Unsurprisingly, tobacco companies launched legal action in Australia. Philip Morris, advised by Allens Arthur Robinson, also filed a notice for arbitration claiming that it violates the Australia-Hong Kong Bilateral Investment Treaty. In addition, Ukraine filed a request for consultations with the WTO on the grounds that the law violates the TRIPs Agreement.

What is the issue before the High Court?

The High Court will rule tomorrow in JT International SA v Commonwealth of Australia and British American Tobacco Australasia Limited & Ors v The Commonwealth of Australia on the tobacco companies’ argument that the new law amounts to an unconstitutional appropriation of their property.

In oral arguments, Gavan Griffith of Melbourne TEC Chambers, barrister for Japan Tobacco International (JTI), said that his client had separately registered numerous trade marks associated with Camel cigarettes, including the camel logo, but the law would prevent use of any of these marks except for the unadorned word “camel”.

Griffith also argued that tobacco companies had a separate property right when it comes to deciding how to use their packaging. By not allowing them to use their package as their “billboard”, they have been derived of a property right and forced to engage in “anti-advertising”.

Queensland solicitor-general Walter Sofronoff argued that the plain-packaging law left the companies’ property rights in their trade marks intact, but merely regulated use of this licence.

“While the licence may be in the nature of property, what is done under the licence is not”, said Sofronoff.

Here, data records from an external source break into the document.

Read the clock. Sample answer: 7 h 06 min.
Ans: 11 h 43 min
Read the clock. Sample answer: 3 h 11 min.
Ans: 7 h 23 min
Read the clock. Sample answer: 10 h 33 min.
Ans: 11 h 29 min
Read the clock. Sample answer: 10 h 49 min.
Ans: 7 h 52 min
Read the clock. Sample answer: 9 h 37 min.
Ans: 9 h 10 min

Corrs Chambers Westgarth is representing British American Tobacco.

How could the decision affect the rules on plain packaging elsewhere?

United Kingdom

Policy makers around the world will be watching the Australian case with interest, but perhaps nowhere more so than in the UK, where the consultation on plain packaging closed last week. The consultation was extended by one month after the government said it had received thousands of responses. One company, JTI, whose brands include Silk Cut and Benson & Hedges, said in July it would be spending £2 million on a marketing campaign against plain packaging.

If the UK government does decide to press ahead with a change in the law, tobacco companies’ legal spend will undoubtedly be far higher. Some of the potential beneficiaries could be Bird & Bird, Reddie & Grose and CMS Cameron McKenna, who count Philip Morris among their IP clients, and Simmons & Simmons and Baker & McKenzie, who have advised British American Tobacco.

New Zealand:

New Zealand also announced in April that it would draft a plain packaging law. Associate Minister of Health Tariana Turia acknowledged that the Cabinet intends to draft a law “in alignment” with Australia’s.

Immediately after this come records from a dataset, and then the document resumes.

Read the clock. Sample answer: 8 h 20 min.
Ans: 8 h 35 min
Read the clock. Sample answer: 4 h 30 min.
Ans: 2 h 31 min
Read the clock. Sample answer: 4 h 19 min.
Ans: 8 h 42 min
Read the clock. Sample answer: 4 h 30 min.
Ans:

The New Zealand Ministry of Health opened its consultation period on the proposed law on July 25, and the public may submit comments until October 5.

Hong Kong
:

The Hong Kong Council on Smoking and Health, a government agency, is also advocating for a law that would remove all logos and marks from cigarette packages, to be replaced by the brand name displayed in a standard font, size, colour, and location on the pack.

Canada, France, Finland, and Guatemala are also possible candidates to adopt plain-packaging laws.

I’m not a tobacco company. Why should I care?

Rights holders of other so-called vice products are likely to be watching this case closely. While there are no concrete proposals for plain packaging laws for products such as alcohol, discussion has already started. In March, the House of Commons select committee on health requested evidence for an inquiry into UK government’s alcohol strategy, which raised the possibility of plain packaging and marketing bans.